5. Reducing the area of fire extinguishing stations to accommodate control units equipped with the declared signal valves.

6. Decrease in material consumption of control units, main ring and deadlock pipelines at fire extinguishing stations.

The implementation of the claimed options 1, 2 and 3 of the invention was carried out by checking prototypes for compliance with fire safety standards recognized as valid, and was drawn up by the Act of 03/10/08 with signatures of the members of the selection committee, the head of the Quality Department of the plant and approved by the Chief Designer of the plant.

The design of devices of options 2 and 3 allows you to perform a sprinkler or deluge type of fire extinguishing through two or three supply pipelines, or at the same time, or separately, sprinkler and deluge types of automatic fire extinguishing with a standard consumption of extinguishing agent through its supply pipe.

The claimed device exceeds the level of technology in the field of automatic fire extinguishing and for the first time ensures the implementation of new properties based on the performance of a technical task. The technical result is justified by the following causal relationship: the configuration of the prototype design in terms of hydraulics is the knee, in the same field of technology there are also tees, crosses, etc., which are used by the author to form the design of a more advanced device.

- 4 013858

As a result, the invention has acquired new technical features that provide the expected technical result, namely, a new type of automatic fire extinguishing - sprinkler and deluge simultaneously from one control unit.

Information sources.

1. Valve high-speed membrane type BKM - TU 2509-40-78 III. Catalog Technical means of automatic fire extinguishing installations. Issue 2, Moscow, 1986.

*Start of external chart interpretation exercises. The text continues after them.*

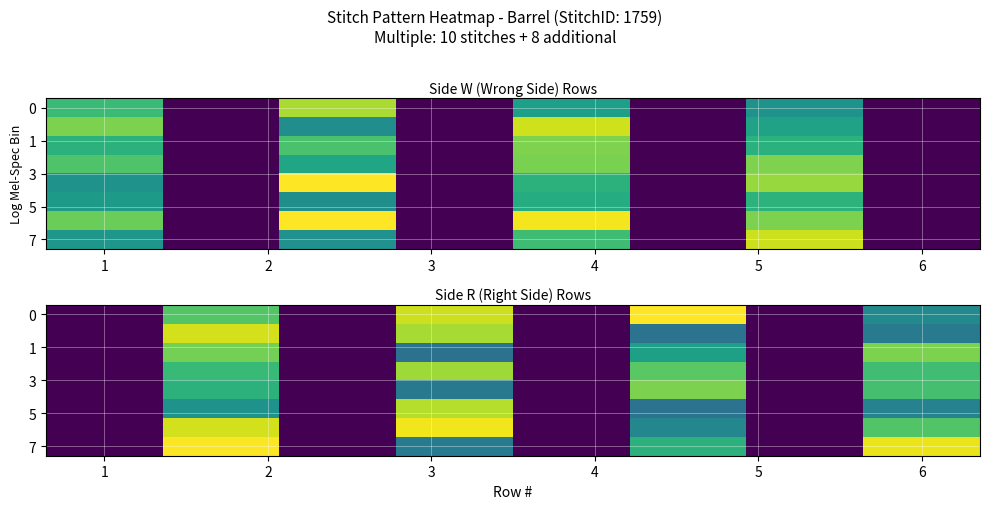

What is the total value across all series at 6?

13781.5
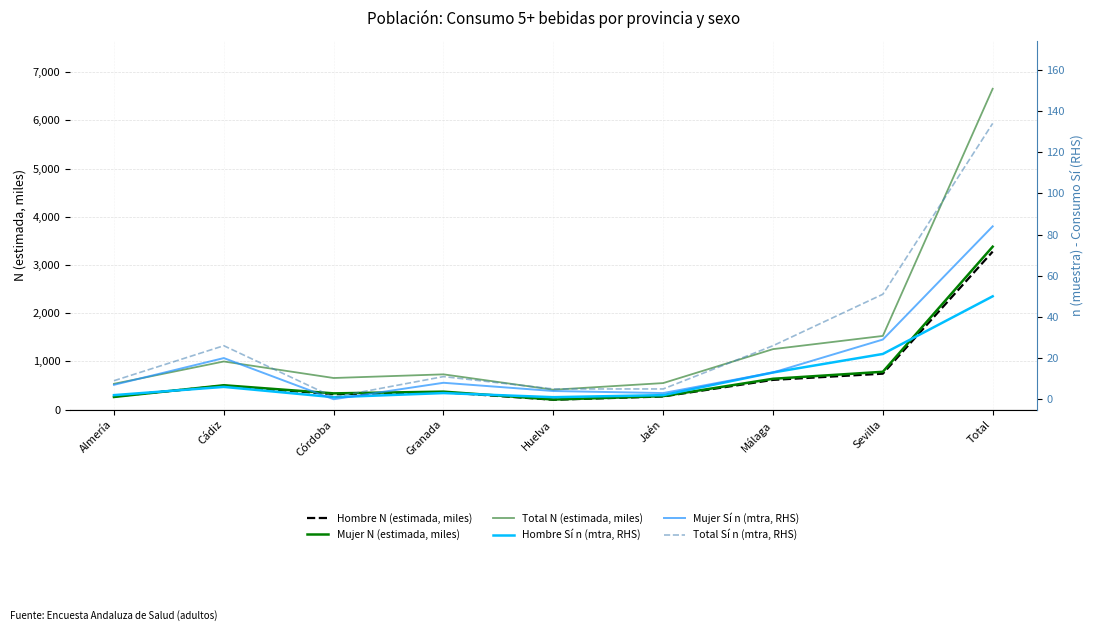

How many values in the Hombre N (estimada, miles) series are below 358?

4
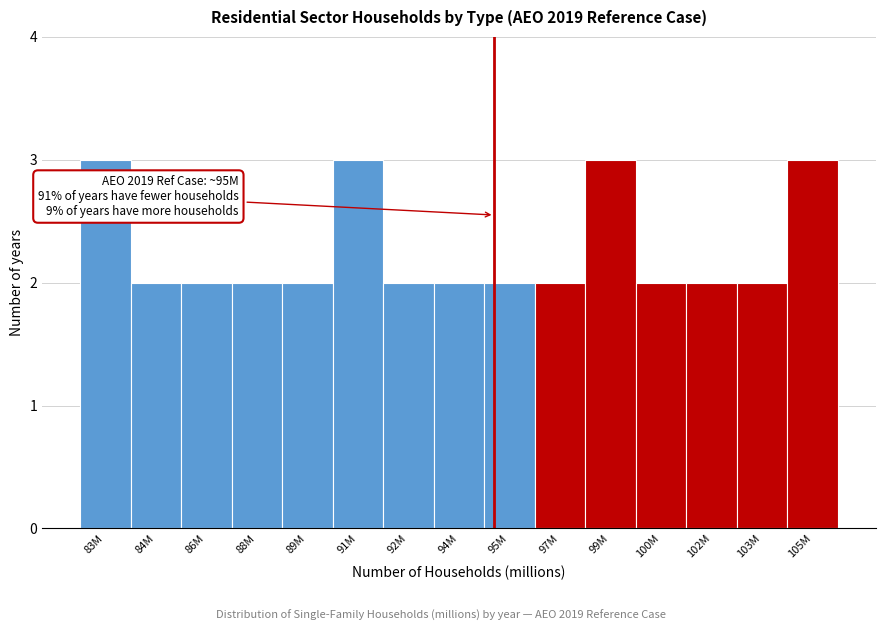

Reading left to right, transcribe all the data shown in this chart.

3	2	2	2	2	3	2	2	2	2	3	2	2	2	3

2. SNB 2.02.05-04. Fire automatics. Minsk, 2005

Claims (6)

CLAIM 1. Valve signal, comprising a housing in which the supply, supply and working cavities and membrane mechanism are made, characterized in that the supply cavity directly contacts at an angle of 90 ° with the supply and working cavities, and is also designed to interact with the membrane mechanism sealing the saddle installed in the upper part of the inlet cavity. 2. Valve signal, comprising a housing in which the supply, supply and working cavities and a membrane mechanism are made, characterized in that two supply cavities are made in its casing, made coaxial, symmetrical horizontally with axes perpendicular to the axis of the input cavity, and the specified supply the cavities are directly in contact at an angle of 90 ° with the inlet and working cavities, and also made to interact with a membrane mechanism that seals a saddle installed in the upper part of the inlet cavity. 3. Valve signal, comprising a housing in which the supply, supply and working cavities and a membrane mechanism are made, characterized in that three supply cavities with axes perpendicular to the axis of the input cavity are made in its housing, two of which are coaxial, symmetrical horizontally, and the axis of the third supply cavity is perpendicular to the axes of these two supply cavities, and these supply cavities directly contact at an angle of 90 ° with the supply and working cavities, and are also designed to interact with the membranes an early mechanism for sealing the saddle installed in the upper part of the inlet cavity. 4. The signal valve according to claim 1, characterized in that in the lower part of the inlet cavity an additional feeding cavity is made to operate independently of the membrane mechanism. 5. The signal valve according to claim 2, characterized in that in the lower part of the inlet cavity an additional supply cavity is made to operate independently of the membrane mechanism. 6. The signal valve according to claim 3, characterized in that in the lower part of the inlet cavity an additional feeding cavity is made to operate independently of the membrane mechanism.